Se acerca de nuevo el gran momento. Son las dos en punto de una tarde de finales de junio. Un tiempo largamente esperado, aplazado. Un ruido ensordecedor está a punto de estallar en el cielo. Es la manera que algunos pueblos como Alicante tienen de embrujar el pasado y abrir los portones al tiempo nuevo. De guardar en los arcones del recuerdo la venturosa primavera que acaba de torcer su último desfiladero y abrirse a un estío lleno de promesas largamente aplazadas.
El estruendo hace castañear los tímpanos de miles de almas sedientas de fiesta allí reunidas, expectantes, en torno a una plaza, a unos caballitos alados y guardianes de una estilada torre, estruendo este que, lenta pero inexorablemente, se va mezclando con esa otra droga blanca, a veces tamizada de arcoíris, a veces grisácea, que es la pólvora quemada en extrañas y curiosas armonías.
Sobre el cielo se dibujan guirnaldas de humo, nubes sinuosas de formas surrealistas, sueños de plata; unas pocas lágrimas en algunos de los presentes, breves carreras, palmas y gritos. Muchas palmas y muchos gritos. Emoción desbordada. Otra vez silencio. Abrazos postergados. La mascletá en ebullición.

Se acerca el momento. Ya lo dijimos antes. Pero ahora será diferente tras dos años de obligada espera. Otra vez el ruido ensordecedor paralizando los cuerpos y ensalzando los sentidos. Escenas indescriptibles para sus amantes, para sus eternos defensores, territorio vedado para sus detractores. Otra vez empieza el espectáculo, espuma burbujeante embotellada durante 365 días, que está a punto de estallar y que apenas dura unos breves y escasos minutos, pero que serán suficientes para llenar el vacío de horas, de días, de meses, de años.

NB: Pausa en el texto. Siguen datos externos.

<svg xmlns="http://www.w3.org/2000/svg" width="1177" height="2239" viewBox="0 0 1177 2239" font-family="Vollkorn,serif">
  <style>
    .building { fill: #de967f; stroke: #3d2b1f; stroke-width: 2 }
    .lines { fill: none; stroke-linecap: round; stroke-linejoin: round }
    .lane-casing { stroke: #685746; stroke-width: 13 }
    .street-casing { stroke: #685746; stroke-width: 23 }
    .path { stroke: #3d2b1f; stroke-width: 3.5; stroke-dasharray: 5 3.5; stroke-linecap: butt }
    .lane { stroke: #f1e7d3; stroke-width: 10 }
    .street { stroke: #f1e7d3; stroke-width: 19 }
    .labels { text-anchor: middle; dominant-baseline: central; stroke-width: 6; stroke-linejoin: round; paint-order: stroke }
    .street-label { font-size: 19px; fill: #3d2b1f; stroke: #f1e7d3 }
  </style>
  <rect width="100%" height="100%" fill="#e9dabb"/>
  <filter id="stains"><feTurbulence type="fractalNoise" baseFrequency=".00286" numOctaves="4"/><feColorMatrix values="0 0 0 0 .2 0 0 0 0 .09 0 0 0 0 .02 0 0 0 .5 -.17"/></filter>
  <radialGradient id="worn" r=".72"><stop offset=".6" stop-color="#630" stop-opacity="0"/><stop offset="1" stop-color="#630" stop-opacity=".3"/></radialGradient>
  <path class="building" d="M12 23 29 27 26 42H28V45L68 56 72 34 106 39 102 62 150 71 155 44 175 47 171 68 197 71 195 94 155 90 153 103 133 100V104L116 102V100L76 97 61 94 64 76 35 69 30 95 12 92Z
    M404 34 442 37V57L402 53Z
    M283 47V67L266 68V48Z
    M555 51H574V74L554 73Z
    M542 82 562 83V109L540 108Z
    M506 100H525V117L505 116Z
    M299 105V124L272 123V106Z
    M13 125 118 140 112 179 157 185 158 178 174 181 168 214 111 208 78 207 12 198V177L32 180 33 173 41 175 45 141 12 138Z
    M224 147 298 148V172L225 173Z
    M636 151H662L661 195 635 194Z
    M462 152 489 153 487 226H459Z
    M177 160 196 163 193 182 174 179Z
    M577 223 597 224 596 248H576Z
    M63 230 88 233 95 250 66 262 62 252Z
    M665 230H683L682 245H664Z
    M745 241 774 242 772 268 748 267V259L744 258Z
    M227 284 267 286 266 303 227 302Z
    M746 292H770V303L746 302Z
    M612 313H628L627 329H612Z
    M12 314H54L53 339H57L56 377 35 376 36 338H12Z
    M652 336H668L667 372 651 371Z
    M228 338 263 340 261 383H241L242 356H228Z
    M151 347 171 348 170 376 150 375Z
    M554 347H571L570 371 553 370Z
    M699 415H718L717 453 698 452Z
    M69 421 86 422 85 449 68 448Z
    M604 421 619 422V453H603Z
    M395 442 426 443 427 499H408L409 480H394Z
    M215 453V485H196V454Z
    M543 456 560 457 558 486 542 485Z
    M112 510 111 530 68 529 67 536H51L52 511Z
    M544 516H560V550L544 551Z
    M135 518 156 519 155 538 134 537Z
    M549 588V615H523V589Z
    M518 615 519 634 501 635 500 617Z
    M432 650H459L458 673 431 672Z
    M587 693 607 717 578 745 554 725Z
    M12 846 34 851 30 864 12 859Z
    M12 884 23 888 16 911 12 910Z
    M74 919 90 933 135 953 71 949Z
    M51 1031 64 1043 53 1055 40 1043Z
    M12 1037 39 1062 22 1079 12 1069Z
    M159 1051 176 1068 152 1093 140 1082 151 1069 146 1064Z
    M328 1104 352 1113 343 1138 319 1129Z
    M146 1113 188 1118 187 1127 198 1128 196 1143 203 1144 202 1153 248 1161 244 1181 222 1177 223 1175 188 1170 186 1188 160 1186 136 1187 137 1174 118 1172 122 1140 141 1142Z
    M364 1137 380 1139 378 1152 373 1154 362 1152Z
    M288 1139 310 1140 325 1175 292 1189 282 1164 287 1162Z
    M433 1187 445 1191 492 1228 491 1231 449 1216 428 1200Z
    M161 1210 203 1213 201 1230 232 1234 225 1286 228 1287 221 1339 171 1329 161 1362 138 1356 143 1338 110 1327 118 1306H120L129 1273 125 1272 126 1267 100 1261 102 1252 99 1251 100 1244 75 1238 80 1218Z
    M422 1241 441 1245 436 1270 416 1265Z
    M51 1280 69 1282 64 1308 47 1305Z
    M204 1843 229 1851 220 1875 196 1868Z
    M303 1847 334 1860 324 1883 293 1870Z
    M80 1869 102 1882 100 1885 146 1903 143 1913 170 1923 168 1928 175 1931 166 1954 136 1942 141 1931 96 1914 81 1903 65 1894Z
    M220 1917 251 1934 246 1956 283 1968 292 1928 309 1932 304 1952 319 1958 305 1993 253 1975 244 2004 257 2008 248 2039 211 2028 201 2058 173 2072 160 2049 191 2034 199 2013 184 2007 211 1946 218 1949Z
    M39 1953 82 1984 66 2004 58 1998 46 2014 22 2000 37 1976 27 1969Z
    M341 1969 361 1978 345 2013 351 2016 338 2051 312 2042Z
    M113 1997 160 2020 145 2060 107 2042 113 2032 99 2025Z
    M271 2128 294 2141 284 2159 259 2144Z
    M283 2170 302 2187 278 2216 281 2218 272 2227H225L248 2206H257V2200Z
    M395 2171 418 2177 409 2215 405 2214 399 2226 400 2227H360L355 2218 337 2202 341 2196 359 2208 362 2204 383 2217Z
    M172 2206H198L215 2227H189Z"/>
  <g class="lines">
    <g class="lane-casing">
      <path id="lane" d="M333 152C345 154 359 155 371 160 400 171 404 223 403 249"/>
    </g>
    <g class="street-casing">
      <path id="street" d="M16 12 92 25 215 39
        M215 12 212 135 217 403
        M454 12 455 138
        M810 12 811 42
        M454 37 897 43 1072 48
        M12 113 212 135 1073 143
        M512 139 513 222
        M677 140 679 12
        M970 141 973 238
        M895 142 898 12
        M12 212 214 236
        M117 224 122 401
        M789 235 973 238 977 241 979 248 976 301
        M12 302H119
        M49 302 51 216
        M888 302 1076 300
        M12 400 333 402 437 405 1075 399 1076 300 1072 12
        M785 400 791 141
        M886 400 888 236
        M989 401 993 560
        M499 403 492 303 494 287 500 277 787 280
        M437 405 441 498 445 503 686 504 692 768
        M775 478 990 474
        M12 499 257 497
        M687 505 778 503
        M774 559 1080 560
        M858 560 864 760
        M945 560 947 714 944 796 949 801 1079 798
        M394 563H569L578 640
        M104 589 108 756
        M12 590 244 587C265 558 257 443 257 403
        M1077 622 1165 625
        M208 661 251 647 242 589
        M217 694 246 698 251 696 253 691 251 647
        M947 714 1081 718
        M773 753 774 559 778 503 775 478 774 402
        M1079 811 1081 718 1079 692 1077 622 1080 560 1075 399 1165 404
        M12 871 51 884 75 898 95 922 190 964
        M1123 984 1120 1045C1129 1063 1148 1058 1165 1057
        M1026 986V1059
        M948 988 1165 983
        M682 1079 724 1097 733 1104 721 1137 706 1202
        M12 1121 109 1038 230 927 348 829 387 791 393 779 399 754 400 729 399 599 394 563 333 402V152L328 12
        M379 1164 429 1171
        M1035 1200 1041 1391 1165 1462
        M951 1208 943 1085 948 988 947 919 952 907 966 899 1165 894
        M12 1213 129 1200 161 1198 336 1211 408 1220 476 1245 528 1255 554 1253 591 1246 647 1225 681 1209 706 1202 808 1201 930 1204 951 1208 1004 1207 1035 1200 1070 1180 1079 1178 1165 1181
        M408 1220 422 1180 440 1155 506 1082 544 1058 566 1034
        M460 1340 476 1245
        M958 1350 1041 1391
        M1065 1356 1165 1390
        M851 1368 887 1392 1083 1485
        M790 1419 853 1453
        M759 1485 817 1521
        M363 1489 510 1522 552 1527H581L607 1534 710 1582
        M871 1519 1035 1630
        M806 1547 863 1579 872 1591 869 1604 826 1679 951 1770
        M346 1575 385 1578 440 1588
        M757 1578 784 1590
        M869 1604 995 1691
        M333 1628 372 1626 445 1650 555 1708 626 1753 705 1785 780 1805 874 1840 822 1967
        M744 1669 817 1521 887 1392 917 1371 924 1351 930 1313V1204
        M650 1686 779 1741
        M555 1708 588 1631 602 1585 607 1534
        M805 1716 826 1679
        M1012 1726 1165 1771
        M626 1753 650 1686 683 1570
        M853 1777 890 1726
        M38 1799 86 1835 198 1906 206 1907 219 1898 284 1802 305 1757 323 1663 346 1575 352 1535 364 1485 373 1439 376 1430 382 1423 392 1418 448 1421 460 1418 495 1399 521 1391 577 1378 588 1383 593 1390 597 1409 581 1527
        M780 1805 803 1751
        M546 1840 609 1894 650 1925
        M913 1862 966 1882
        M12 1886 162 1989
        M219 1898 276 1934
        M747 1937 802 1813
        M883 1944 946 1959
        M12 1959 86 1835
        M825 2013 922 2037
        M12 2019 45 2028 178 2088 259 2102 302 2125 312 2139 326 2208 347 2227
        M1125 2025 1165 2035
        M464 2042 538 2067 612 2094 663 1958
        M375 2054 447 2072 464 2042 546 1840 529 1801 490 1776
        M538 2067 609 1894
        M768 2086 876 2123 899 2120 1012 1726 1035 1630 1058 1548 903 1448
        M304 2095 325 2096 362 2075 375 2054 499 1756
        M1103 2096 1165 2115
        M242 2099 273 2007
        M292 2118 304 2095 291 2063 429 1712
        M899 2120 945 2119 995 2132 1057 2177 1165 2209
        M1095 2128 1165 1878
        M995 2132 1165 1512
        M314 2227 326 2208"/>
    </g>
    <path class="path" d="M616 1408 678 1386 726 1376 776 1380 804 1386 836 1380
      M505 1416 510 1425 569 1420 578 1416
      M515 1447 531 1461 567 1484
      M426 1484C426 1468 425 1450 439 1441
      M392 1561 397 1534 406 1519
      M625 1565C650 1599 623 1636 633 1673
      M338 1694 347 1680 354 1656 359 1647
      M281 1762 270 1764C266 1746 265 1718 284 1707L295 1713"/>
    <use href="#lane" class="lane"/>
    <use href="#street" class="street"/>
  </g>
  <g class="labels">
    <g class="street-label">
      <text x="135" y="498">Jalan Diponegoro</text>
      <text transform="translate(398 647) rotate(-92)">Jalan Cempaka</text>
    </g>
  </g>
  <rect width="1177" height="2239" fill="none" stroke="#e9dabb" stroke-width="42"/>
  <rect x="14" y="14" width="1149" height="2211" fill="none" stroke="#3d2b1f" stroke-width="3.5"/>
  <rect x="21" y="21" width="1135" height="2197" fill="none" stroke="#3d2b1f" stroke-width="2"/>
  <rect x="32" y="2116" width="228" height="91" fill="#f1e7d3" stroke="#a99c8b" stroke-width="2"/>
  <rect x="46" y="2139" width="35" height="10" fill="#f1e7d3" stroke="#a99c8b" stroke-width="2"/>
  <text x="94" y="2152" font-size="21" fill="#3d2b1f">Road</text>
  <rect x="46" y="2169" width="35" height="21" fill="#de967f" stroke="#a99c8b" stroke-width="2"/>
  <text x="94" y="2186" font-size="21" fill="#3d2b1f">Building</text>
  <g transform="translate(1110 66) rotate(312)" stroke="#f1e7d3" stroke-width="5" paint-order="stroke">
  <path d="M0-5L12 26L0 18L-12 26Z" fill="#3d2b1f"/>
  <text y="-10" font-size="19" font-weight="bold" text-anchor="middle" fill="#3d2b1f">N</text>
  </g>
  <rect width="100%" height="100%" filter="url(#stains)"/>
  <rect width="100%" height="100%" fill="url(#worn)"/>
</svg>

Pero ahora no es solo el ruido de la pólvora embrujada, el espectacular estruendo hecho melodía de trompetas y saxofones, de pirotecnia desbocada a punto de explotar. Si escuchas un poco más, solo un poco más, en este tiempo nuevo podrás oír también esa otra suave melodía de fondo, el sordo lamento de esos mismos caballitos de polvo de mármol que ensortijan y sostienen la estilada torre del centro de la plaza a la que le dan nombre. Son, todos ellos, humildes guardianes de una fortaleza de sueños largamente postergados que temen no poder soportarlo otras cuantas veces.
Empieza de nuevo, sí, la más esperada mascletá. Pero ahora está también esta otra, el lamento silente de esos cuatro caballitos alados… y de algunas voces callejeras que, al pasar a su lado, han escuchado esos mismos lamentos, han visto relucir en sus blancas mejillas sus resignadas lágrimas, y piden para ellos solo un poco de paz. Solo eso. Silencio. Futuro. No quieren romper su embrujo. Volver a ser la fina arena blanca que ya fueron.